Task prompt>
Report each line from the data below that holds the word "doanh".

Data to use>
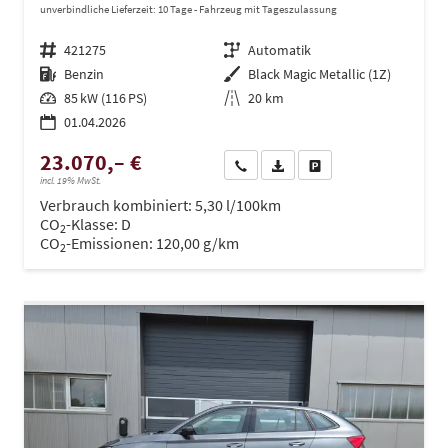
unverbindliche Lieferzeit:
10 Tage
Fahrzeug mit Tageszulassung
Fahrzeugnr.
421275
Getriebe
Automatik
Kraftstoff
Benzin
Außenfarbe
Black Magic Metallic (1Z)
Leistung
85 kW (116 PS)
Kilometerstand
20 km
01.04.2026
23.070,– €
Wir rufen Sie an
PDF-Datei, Fahrzeugexposé dru
Drucken, parken oder ve
incl. 19% MwSt.
Verbrauch kombiniert:
5,30 l/100km
CO
-Klasse:
D
2
CO
-Emissionen:
120,00 g/km
2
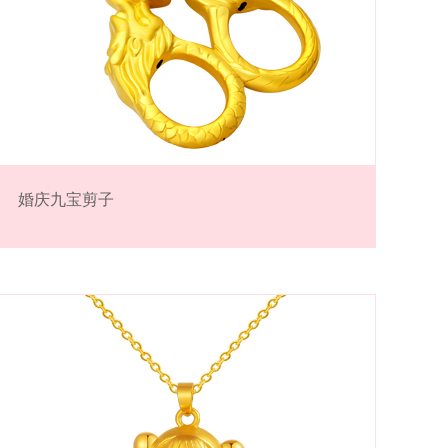
婚庆九宝剪子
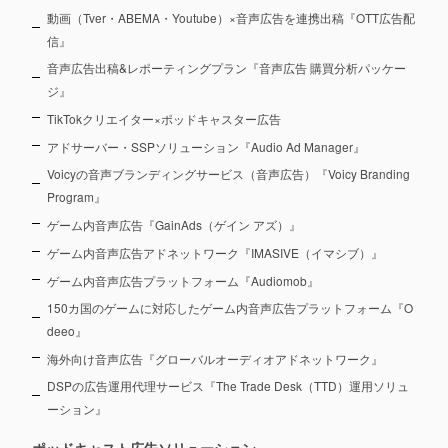
動画（Tver・ABEMA・Youtube）×音声広告を連携出稿『OTT広告配
信』
音声広告出稿&レポーティングプラン『音声広告 購買分析パッケー
ジ』
TikTokクリエイター×ポッドキャスター広告
アドサーバー・SSPソリューション『Audio Ad Manager』
Voicyの音声ブランディングサービス（音声広告）『Voicy Branding
Program』
ゲーム内音声広告『GainAds（ゲイン アズ）』
ゲーム内音声広告アドネットワーク『IMASIVE（イマシブ）』
ゲーム内音声広告プラットフォーム『Audiomob』
150カ国のゲームに対応したゲーム内音声広告プラットフォーム『O
deeo』
海外向け音声広告『グローバルオーディオアドネットワーク』
DSPの広告運用代理サービス『The Trade Desk（TTD）運用ソリュ
ーション』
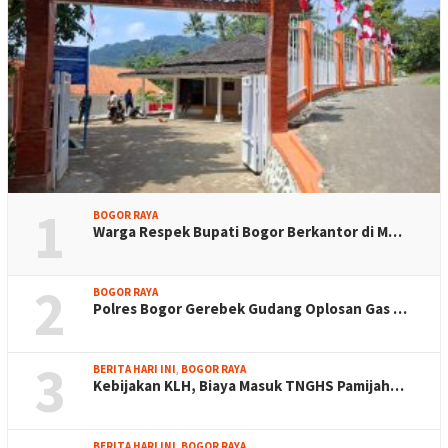
1
BOGOR RAYA
Warga Respek Bupati Bogor Berkantor di M…
2
BOGOR RAYA
Polres Bogor Gerebek Gudang Oplosan Gas …
3
BERITA HARI INI
,
BOGOR RAYA
Kebijakan KLH, Biaya Masuk TNGHS Pamijah…
BERITA HARI INI
,
BOGOR RAYA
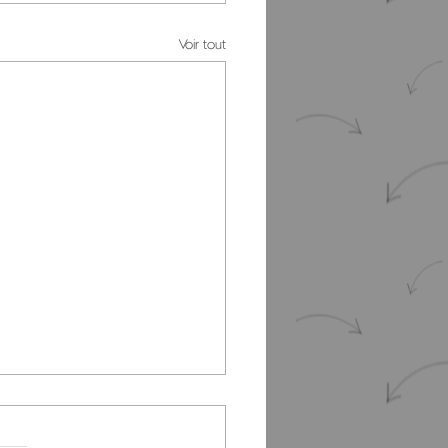
Voir tout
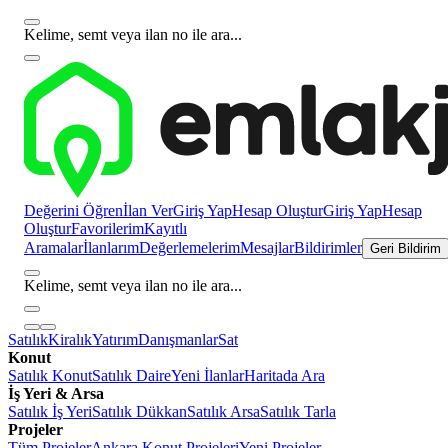
Kelime, semt veya ilan no ile ara...
Değerini Öğren
İlan Ver
Giriş Yap
Hesap Oluştur
Giriş Yap
Hesap
Oluştur
Favorilerim
Kayıtlı
Aramalar
İlanlarım
Değerlemelerim
Mesajlar
Bildirimler
Geri Bildirim
Kelime, semt veya ilan no ile ara...
Satılık
Kiralık
Yatırım
Danışmanlar
Sat
Konut
Satılık Konut
Satılık Daire
Yeni İlanlar
Haritada Ara
İş Yeri & Arsa
Satılık İş Yeri
Satılık Dükkan
Satılık Arsa
Satılık Tarla
Projeler
Tüm Projeler
Ankara Konut Projeleri
Yeni Projeler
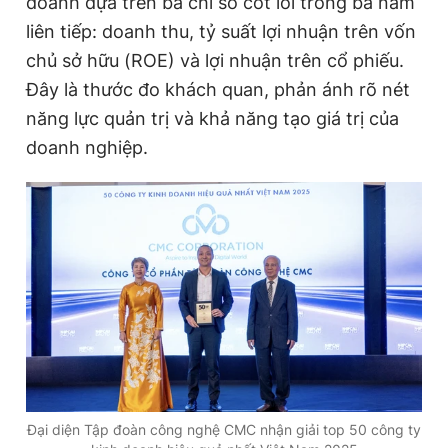
doanh dựa trên ba chỉ số cốt lõi trong ba năm
liên tiếp: doanh thu, tỷ suất lợi nhuận trên vốn
chủ sở hữu (ROE) và lợi nhuận trên cổ phiếu.
Đọc Thanh Niên trên điện thoại
Đây là thước đo khách quan, phản ánh rõ nét
năng lực quản trị và khả năng tạo giá trị của
doanh nghiệp.
Theo dõi báo trên
Hotline
Liên hệ quảng cáo
0906 645 777
0908 780 404
Đặt báo
Quảng cáo
RSS
Tòa soạn
Chính sách bảo
Tổng biên tập: Nguyễn Ngọc Toàn
Phó tổng biên tập thường trực: Hải Thành
Phó tổng biên tập: Lâm Hiếu Dũng
Phó tổng biên tập: Trần Việt Hưng
Đại diện Tập đoàn công nghệ CMC nhận giải top 50 công ty
Tổng thư ký tòa soạn: Đức Trung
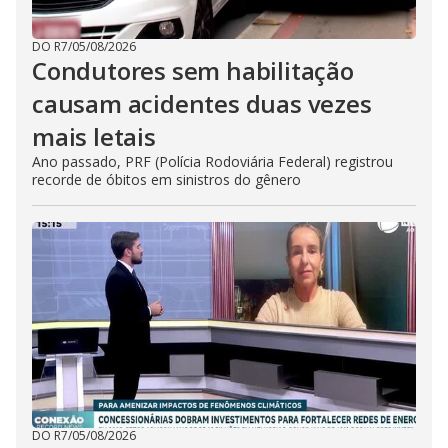
DO R7
/
05/08/2026
Condutores sem habilitação
causam acidentes duas vezes
mais letais
Ano passado, PRF (Polícia Rodoviária Federal) registrou
recorde de óbitos em sinistros do gênero
DO R7
/
05/08/2026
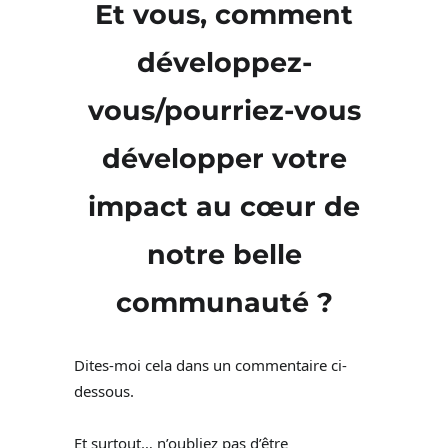
Et vous, comment
développez-
vous/pourriez-vous
développer votre
impact au cœur de
notre belle
communauté ?
Dites-moi cela dans un commentaire ci-
dessous.
Et surtout… n’oubliez pas d’être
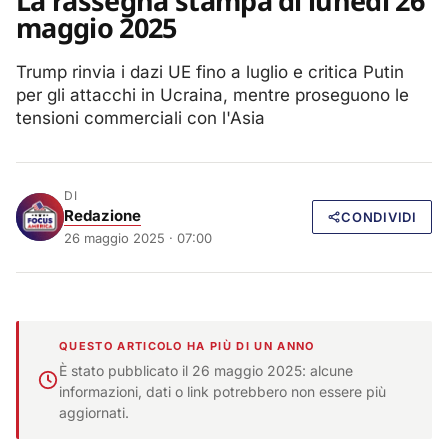
La rassegna stampa di lunedì 26
maggio 2025
Trump rinvia i dazi UE fino a luglio e critica Putin
per gli attacchi in Ucraina, mentre proseguono le
tensioni commerciali con l'Asia
DI
Redazione
CONDIVIDI
26 maggio 2025 · 07:00
QUESTO ARTICOLO HA PIÙ DI UN ANNO
È stato pubblicato il 26 maggio 2025: alcune
informazioni, dati o link potrebbero non essere più
aggiornati.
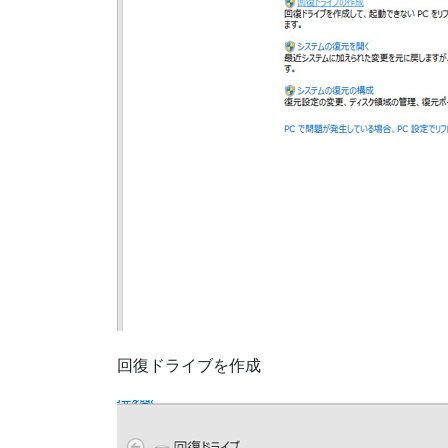
回復ドライブを作成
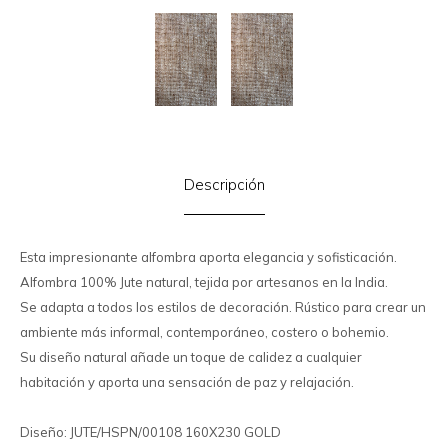
Descripción
Esta impresionante alfombra aporta elegancia y sofisticación.
Alfombra 100% Jute natural, tejida por artesanos en la India.
Se adapta a todos los estilos de decoración. Rústico para crear un
ambiente más informal, contemporáneo, costero o bohemio.
Su diseño natural añade un toque de calidez a cualquier
habitación y aporta una sensación de paz y relajación.
Diseño: JUTE/HSPN/00108 160X230 GOLD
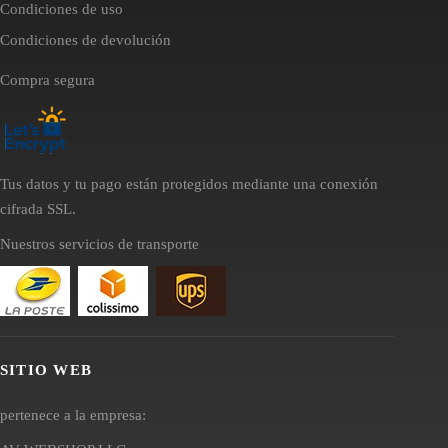
Condiciones de uso
Condiciones de devolución
Compra segura
Tus datos y tu pago están protegidos mediante una conexión
cifrada SSL.
Nuestros servicios de transporte
SITIO WEB
pertenece a la empresa:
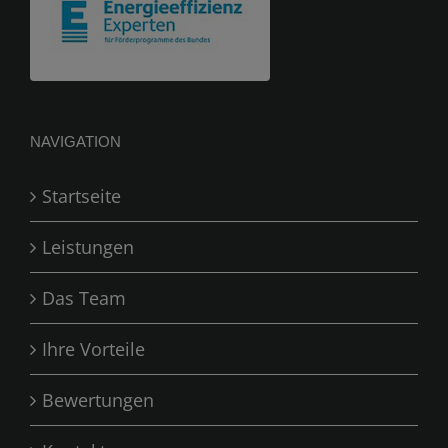
NAVIGATION
Startseite
Leistungen
Das Team
Ihre Vorteile
Bewertungen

Task response>
doanh dựa trên ba chỉ số cốt lõi trong ba năm
liên tiếp: doanh thu, tỷ suất lợi nhuận trên vốn
doanh nghiệp.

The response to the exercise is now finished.